Odin looked to Thor and raised an eyebrow.

Unperturbed...Thor took a swig of mead, swallowed, belched and contemplated briefly. He considered Strategy, Tactics and Logistics. He nodded to Odin.

“ I’ll call out the boys...We ride at dawn”

So it was that at dawn a small band of good old boys.. led by Odin and accompanied by Thor, descended upon the chicken thief encampment. They were all in Thor’s pickup truck. Thor had his trusty weapon, Mjollnir ready at hand. Odin rode with him carrying the spear Gungnir. The pickup was hopped up and powered by Tanngniost and Tanngrisnir.
They engaged the enemy and did Thor kicked some honkie butt. He broke some teeth, cracked some skulls...and generally taught them how the cow ate the cabbage. Odin helped as did likewise their companions in arms.
The good old boys got a touch carried away in the heat of the moment. They did rape, pillage and burn. They even got the order right. Such was their fervor that not one trailer house of the chicken thieves was left standing. The chicken thieves were destroyed root and branch. Only a very few, led by their old man, Surtr, escaped.

Then did Odin, his Son Thor, and the other good old boys, pile into the pickup and return to Asgard

When they got to Valhalla they had milk and cookies.

Or perhaps they drank beer and ate Bar-B-Q...or something

It would depend which historical interpretation of the event was accepted.….probably had to have been there.


“How’d it go Pa?”

Frigg asked when Odin returned. She hugged her husband before handing him a horn of mead.

“We whooped their ass”

....said Odin after he hugged her back...with feeling.
He then drained the horn in one mighty draught.

“They won’t be stealing any chickens from around here again anytime soon.”

That …...was one way of looking at it. It might not have happened EXACTLY that way, but that was the tale told from one perspective.

Yet seen from another perspective, the same encounter..


The gigantic invading war craft floated vigilantly in the gravity dimple. To some this place was called the Vigrid Plane. The invader’s didn’t know that or care. Scant time units ago it’s fleet of raiders had returned with great booty. The crew were reveling in self congratulation when the alarms sounded.

A huge armada was descending upon them in retaliation for their depredations. Horrendous engines of destruction were brought to bear, both offensively and defensively..

Inconceivable energies like unto that of supernovae were unleashed. The conflict continued until the retaliating force brought into play a doomsday weapon... dirigible planetesimals, and a very great many of them, comprised of degenerate matter, strange matter, photonic matter and antimatter, not that it mattered. This would be the end of the invaders.

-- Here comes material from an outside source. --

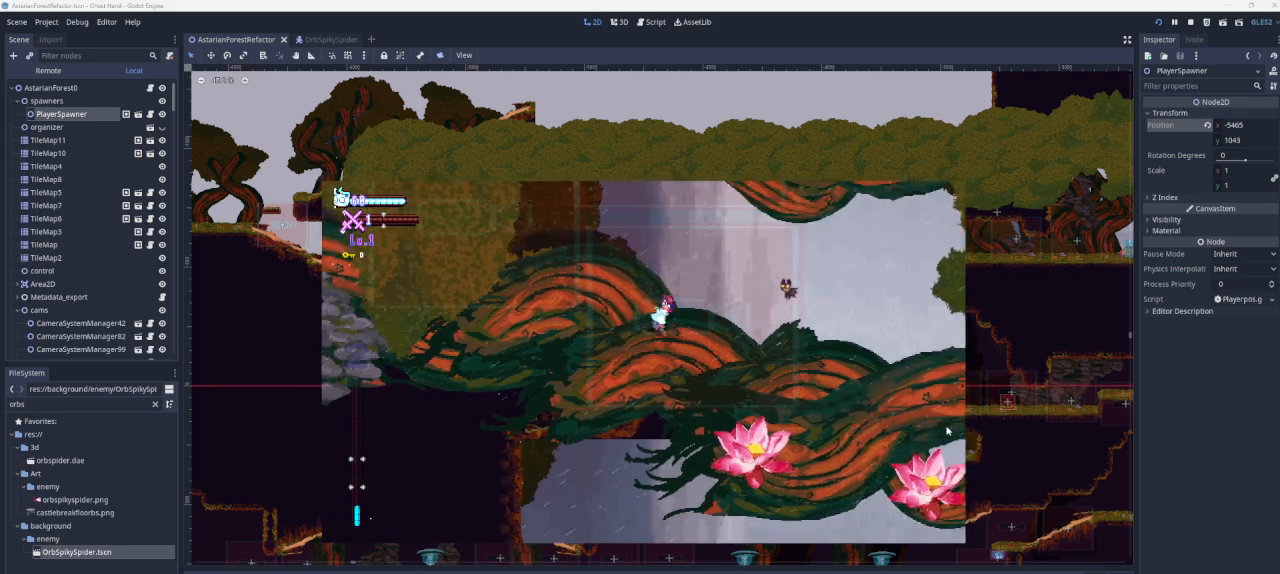
{"buttons": [], "left_stick": "center", "right_stick": "center", "events": [[500, "left_stick", "center"]]}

No phraseology is sufficient to describe the magnitude nor sheer destruction of the holocaust that ensued. Such was the titanic forces unleashed that a wormhole was created and a world from another universe was sucked thru the wormhole entire, like a pumpkin thru a garden hose. For a brief instant the remnants of the invading fleet co-existed in the same time and place as that of the kidnapped planet...then the planet tried to explode. Other forces would not have it. The planet was not allowed to explode nor fragment...it merely expanded in size logarithmically...achieved a new rhythm and balance... then partially collapsed upon itself. Huge cracks appeared and spread...vast morasses proliferated across the planet. Some sections of the planet were miles, tens of miles higher than others. Titanic plateau’s studded it’s surface. Between the plateaus were extreme depths.

The conquerors returned home in satisfaction. The null point was no longer null. The dimple was now a mound. In it’s place was a super jovian mass of incandescent wreckage, rapidly coalescing.

Space time was twisted, broken and otherwise abnormal there....many more planetary portals developed there than for any natural planet. There was serious leakage between worlds. All kinds of leakage, water in vast quantities, atmosphere and biota.

Due to it’s origin even the flow of time was abnormal. Time did not pass at the same rate on that poor tortured planet as it did other places….time didn’t march so much as sprint. While decades passed in other parts of the universe, and in other universes, millenia or perhaps eons passed there. The planet of odd origin came of age quickly by the standards of the rest of the metaverse.

Over time the accelerated flow of time slowed...and merged with the space time of the rest of the metaverse. Eventually it was one with the rest of creation.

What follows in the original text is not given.